E eu gosto tanto dele!
E eu faço parte dessa parte do Mundo: das Pessoas Fãs de Bolo-Rei!
Fresco, fofo, preferencialmente mal cozido, repleto de frutos secos... e quando tenho o privilégio de o trincar quentinho... sabe-me ainda melhor.
Sabe-me melhor a mim e, certamente, a todos quanto o apreciam.
Ontem, durante a Volta... Volta que me custa sempre mais fazer nesta altura do Ano...
Não que a tristeza, nesta altura do Ano, seja mais triste...
Não que a fome de tudo, nesta altura do Ano, esteja mais faminta...
Não que o frio, nesta altura do Ano, seja mais frio...
Não que a solidão, nesta altura do Ano, esteja mais sozinha...
Não.
Custa-me sempre mais, nesta altura do Ano, que o Mundo repare no que todos os dias faz parte dele.
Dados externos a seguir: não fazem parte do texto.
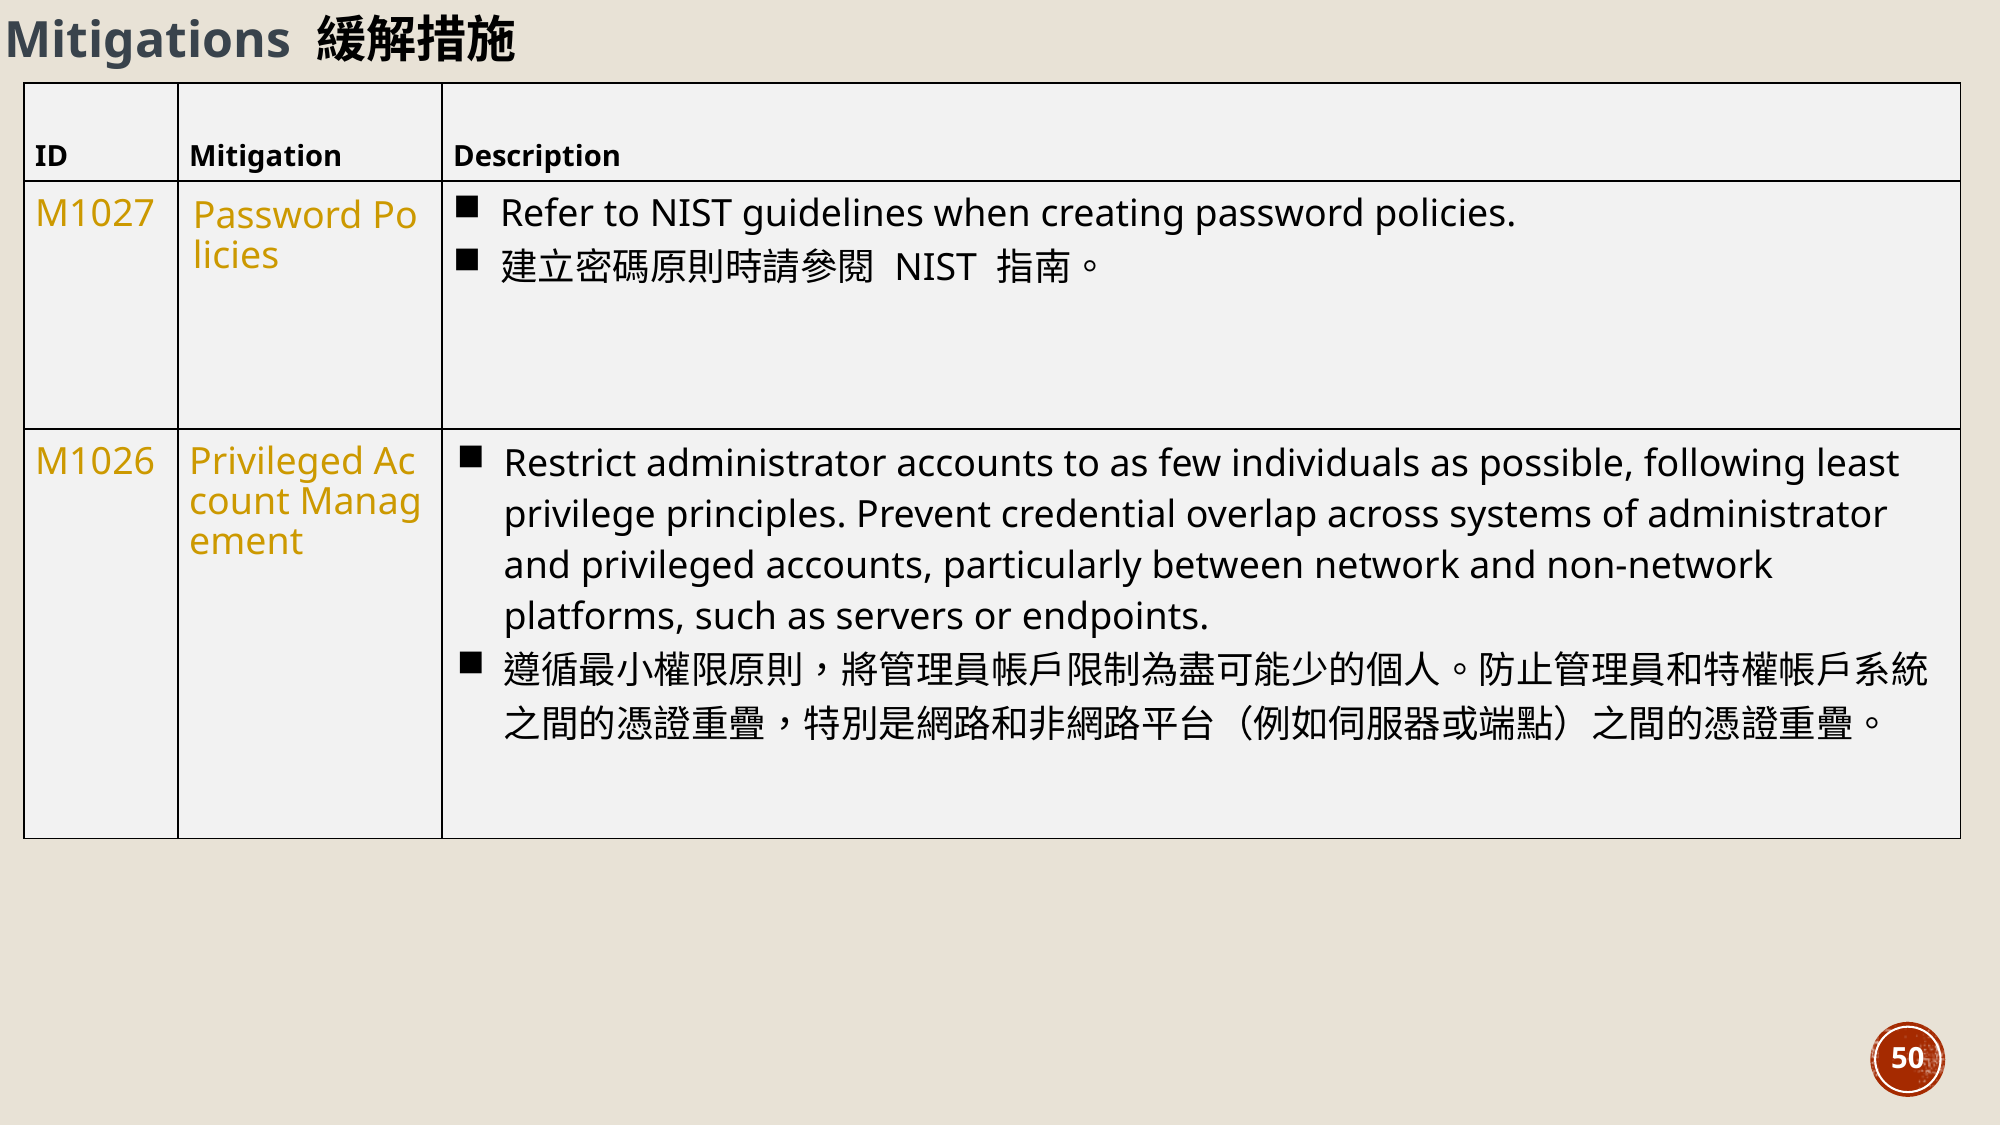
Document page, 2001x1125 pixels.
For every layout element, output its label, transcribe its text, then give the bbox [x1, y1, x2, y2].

table_cell Password Policies [179, 182, 441, 428]
table_cell Refer to NIST guidelines when creating password policies. 建立密碼原則時請參閱 NIST 指南。 [443, 182, 1960, 428]
slide_number 50 [1855, 1028, 1961, 1089]
table_header Description [443, 84, 1960, 180]
table_cell Restrict administrator accounts to as few individuals as possible, following least privilege principles. Prevent credential overlap across systems of administrator and privileged accounts, particularly between network and non-network platforms, such as servers or endpoints. 遵循最小權限原則，將管理員帳戶限制為盡可能少的個人。防止管理員和特權帳戶系統之間的憑證重疊，特別是網路和非網路平台（例如伺服器或端點）之間的憑證重疊。 [443, 430, 1960, 838]
text_box Mitigations 緩解措施 [0, 0, 532, 75]
table_header Mitigation [179, 84, 441, 180]
table_header ID [25, 84, 177, 180]
table_cell Privileged Account Management [179, 430, 441, 838]
table_cell M1026 [25, 430, 177, 838]
table_cell M1027 [25, 182, 177, 428]
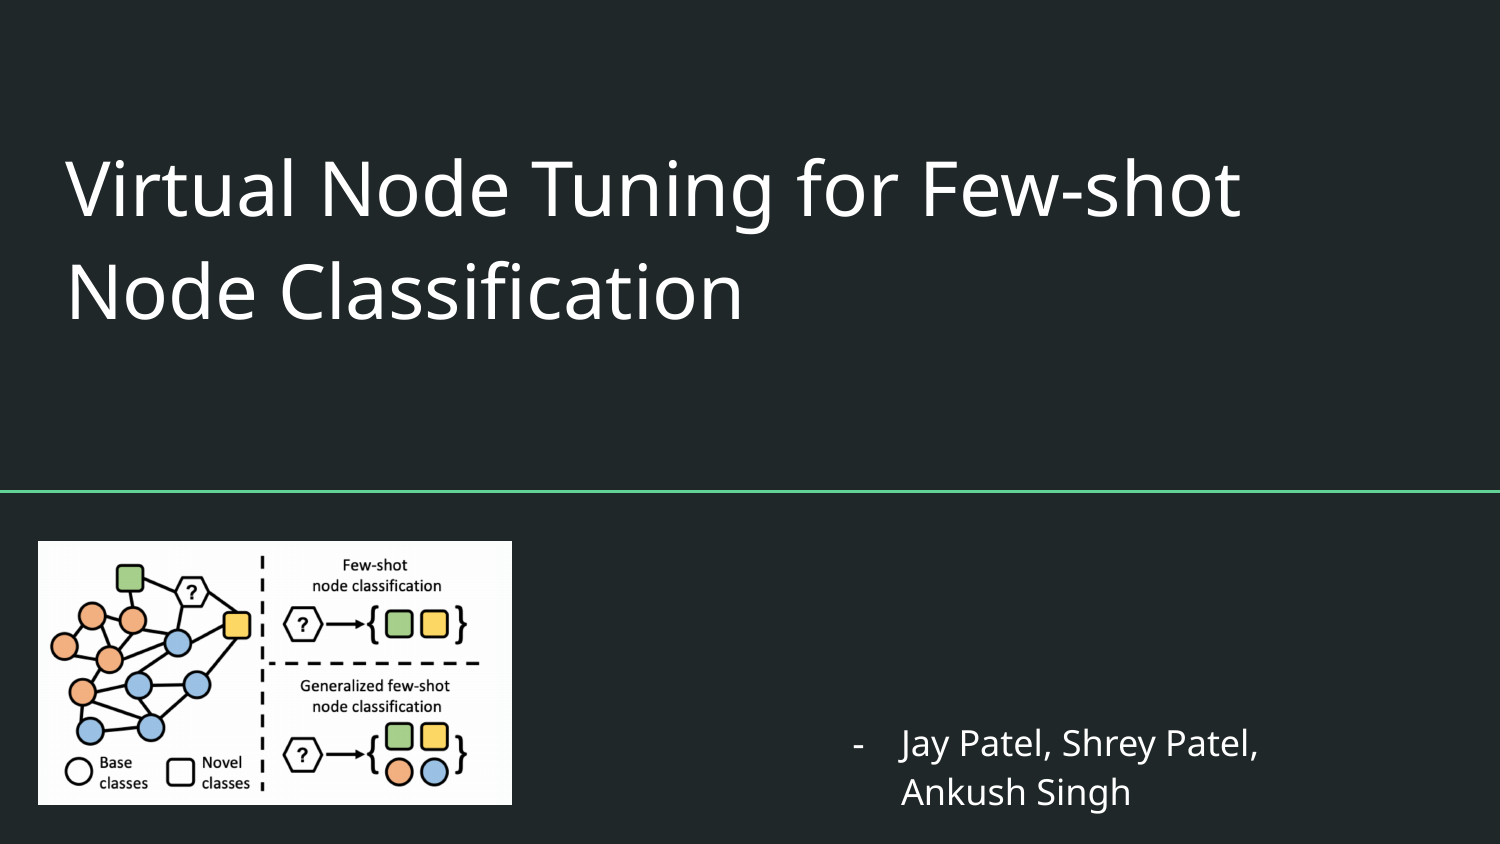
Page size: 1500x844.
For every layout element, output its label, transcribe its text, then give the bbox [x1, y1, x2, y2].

picture [38, 541, 512, 805]
subtitle Jay Patel, Shrey Patel, Ankush Singh [827, 702, 1500, 833]
title Virtual Node Tuning for Few-shot Node Classification [50, 117, 1426, 357]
Custa-me sempre mais, nesta altura do Ano, que o Mundo se esmere em tornar 2 dias melhores... e que descuide de todos os outros 363.
Custa-me sempre mais, nesta altura do Ano, que o Mundo compre tantos... tantos... tantos... Bolos-Rei e que coloque as suas sobras de Bolo-Rei, filhóses e sonhos enconstadas às Casas de Papelão.
Fatias de Bolo-Pedra que lhes endurecem o sorriso, que lhes arrefecem o coração, que lhes magoam as saudades, que os torna, ainda mais, famintos de tudo. Sonhos Duros de realidades amargas... polvilhádos de um açúcar que não adoça.
Que amarga. Sonhos que não fazem sonhar.
Nota Mental: Se todos os Bolos-Rei, se todos os Sonhos, se todas as Filhóses que se depositaram junto às Casas de Papelão ao longo da última semana... fossem lá colocados, doseadamente, ao longo dos outros 363 dias... seria, verdadeiramente, Natal nas Casas de Papelão.